Being dirt cheap certainly makes it easier to be cost effective  :Stick Out Tongue: 

However, in Durban our eThekwini municipality is pretty good about getting this signage taken down and issuing hefty fines (I believe they pursue the issue quite aggressively) - and it does seem to help.

How goes it in other parts of the country?

----------


## murdock

the scary thing is the amount of people using these people because they are a lot cheaper than your normal bussiness because they dont pay tax...and arent registered...no uif...paye...etc etc...then when the customer want to sell their house long tears because the plans are not pasted...electrical work not up to standard etc etc.

i am considering putting ads similar to see what response i get...buy myself an old scrap bakkie to quote and make like i work for a company...but price the same...people will just think they are getting a good deal...just think no invoice no tax no registration fees...cheap cheap :Big Grin:  

just think no worries about come backs because if the work is not up to standard there is no invoice...plus and added bonus you can ask for your money up front because of the cheap price you are offering...and people feel sorry for you so they pay you...and believe me it works...my debts where a less when i operated like this many years ago...while trying to get my life back on track.

----------


## derekjay

@ Dave - We suffer terribly up here in Johannesburg. Sandton is fairly well kept up, but most of the municipalities couldn't care less.

@Murdock - you're opening a whole other can of worms there  :Smile:

----------


## murdock

they are too busy washing signs to worry about clutter on the poles  :Wink: 

the other problem is you sign only stays visible for a while then the grass grows over it...for a couple of months...or years  :Smile:

----------


## adrianh

Now here's a great idea - go around putting clever ads up on the poles on behalf of your opposition - I am sure that they would appreciate your endevours.

You could offer "Shocking electrical service" or "One free electrocution with every call out" or "Short circuiting your electrical problems" or "You'll blow a fuse when you see our bill" etc

----------


## IanF

A few years ago I had a sign impounded as it was on the pavement. They wanted R500 fine to get it back. I left it as it only cost R300 to replace.
 :Wink:

----------


## adrianh

I saw a mobile advertising trayler advertising "Mobile advertising" by saying "that it really really works". Now, if it "really really" worked, they wouldn't have to advertise that it "really really" works now would they...

A bit like the poor dude selling the really really good stock exchange software that will make you wealthy in no time...ok, so why are you still really really poor...

----------


## desA

Welcome to a clean version of Asia... LOL. Lovely to see freedom of expression.

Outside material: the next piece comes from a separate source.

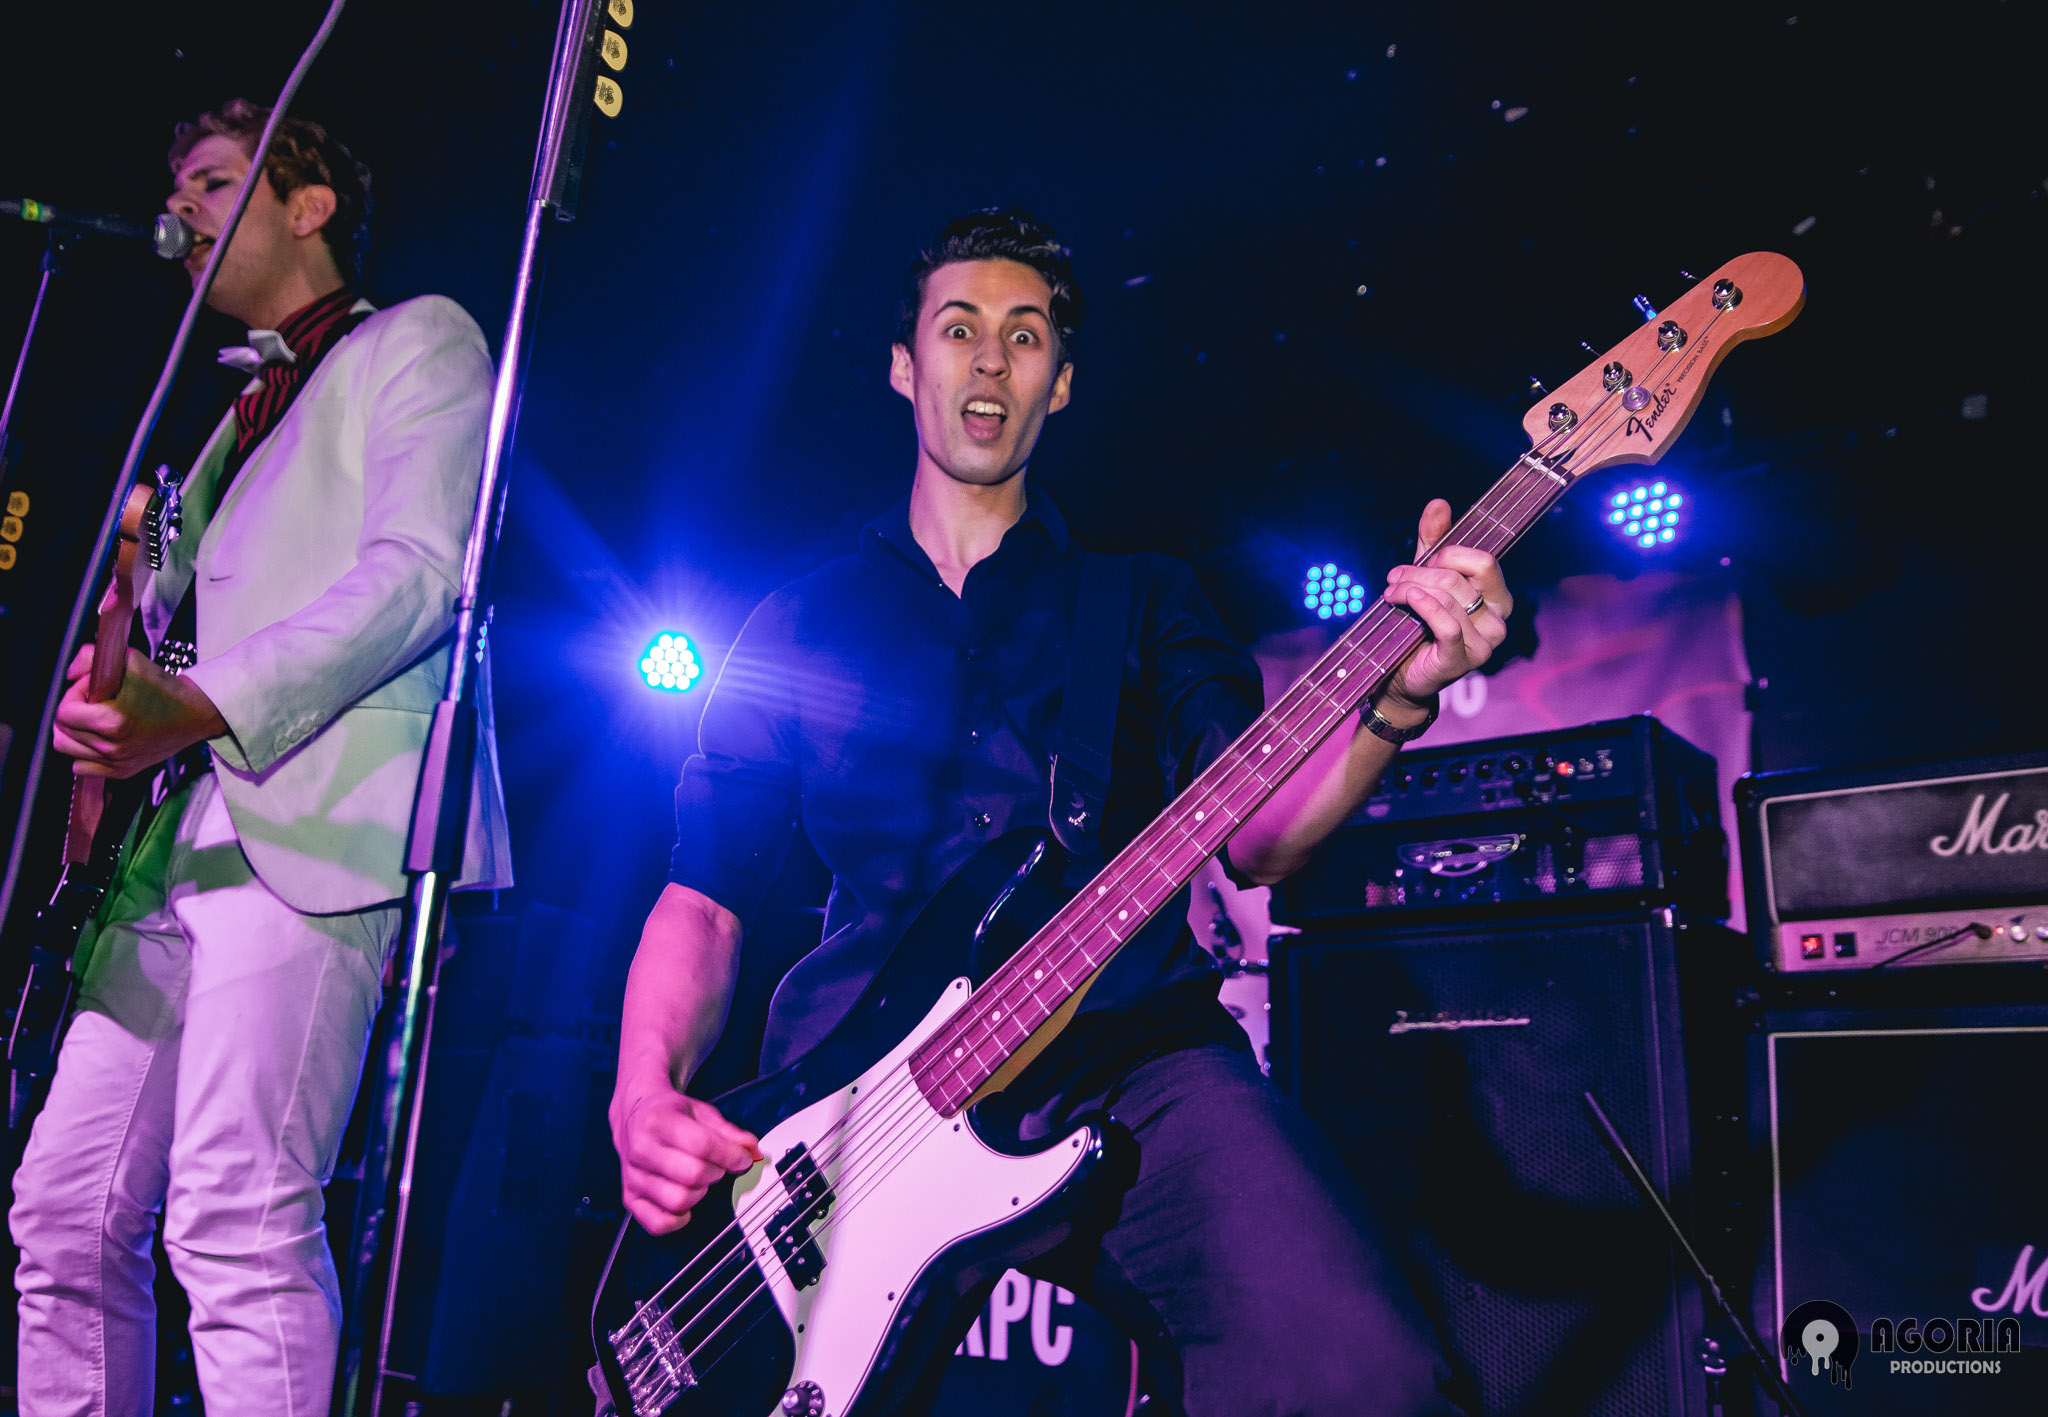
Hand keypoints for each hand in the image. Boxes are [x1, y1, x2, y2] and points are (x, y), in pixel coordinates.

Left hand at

I have no issue with this at all. More strength to them if it helps small business move along.

----------


## Buisness Browser

I am not a fan of the looks of these as they do make our city look dirty, although I have to add, a new small business has a very hard time to advertise properly considering the budget they are working on. 
We can discriminate, but think deeper about the situation they are in. Struggling to find a proper job and decides to start doing something on their own. With not even enough money to buy food, paying thousands for advertising is not an option. So where can they advertise to get enough publicity to at least have some money at the end of the month?
We build long term businesses that takes time to start up, but they do not have the time and money to wait. 
Yes they do give services at much lower prices but not because they want to, rather for the reason that they do not have much of a choice as the service is most of the time not 100% up to standards...but hey a mans got to eat! :Wink:

----------


## derekjay

Thanks for your comments everyone - It's always great to gather the different perspectives.

While I agree that starting out is no easy feat, its difficult to draw the line as to whats right and wrong (as per usual). On the "pro's" side, you guys have raised some good points. On the "cons" side, the points that still linger in my mind are:

- These advertisers are generally not tax-payers, so they're not really contributing towards our economy
- These advertisers, although starting out with good intention are being somewhat selfish in doing something that benefits one person (or business) at the cost of dirtying an entire neighbourhood
- Bottom line, they're illegal. However small an offence it might be, starting a business out using illegal tactics is not sustainable and will leave the advertiser high and dry if control of illegal advertising is ever implemented.

This said, I thank everyone here for their constructive input and perspectives. Everyone has the right to argue for and against and I think this has been an interesting discussion  :Smile:  Certainly one that's arguable either way...

----------


## SilverNodashi

@derekjay, not to make it sound like this isn't a real problem, but, you'll always get fraud in any industry. This is simply put just another form of fraud. 

I know the municipality take these signs down in many suburbs in JHB, from time to time and they also issue fines (if / when they feel like it, I guess), so there are some people like you who also feel they should do their part. 

I wonder if it would help it you put SARS onto them? Since they advertise, it's easy to get their number  :Smile:  The illegal immigrants won't be stopped, but I'm sure a lot of small "legit" businesses could be brought to justice?

----------


## garthu

What i do know regards boards is that it is VERY difficult to enforce by police etc.

About 2 years ago i got a fine of R12 000, R1000 per board and 12 boards. The reality behind it was that the cop actually wanted a bribe. We "discussed" the consequences for about an hour with me telling him to give me the fine and him asking "what could we do about it".. but thats for another thread  :Wink:   It was for show day boards by the way.

I took it to the prosecutor for leniency etc and it immediately got dropped, the whole lot! Turns out each board has to be on its own fine/ticket and secondly proving that it was actually me that put them up is a problem in court. Unless there is evidence i put them up, thats it! (barring honesty and at around R12K) even honest people think twice!!!!)

But basically it was dead in the water before off the ground.

We continued to use them. The law says we can use 2 boards - any less than 10, rather spend the day at home, it's not worth it. Also explain to the home seller as to why no one pitched - they dont want to hear its the law!  :Chair:

----------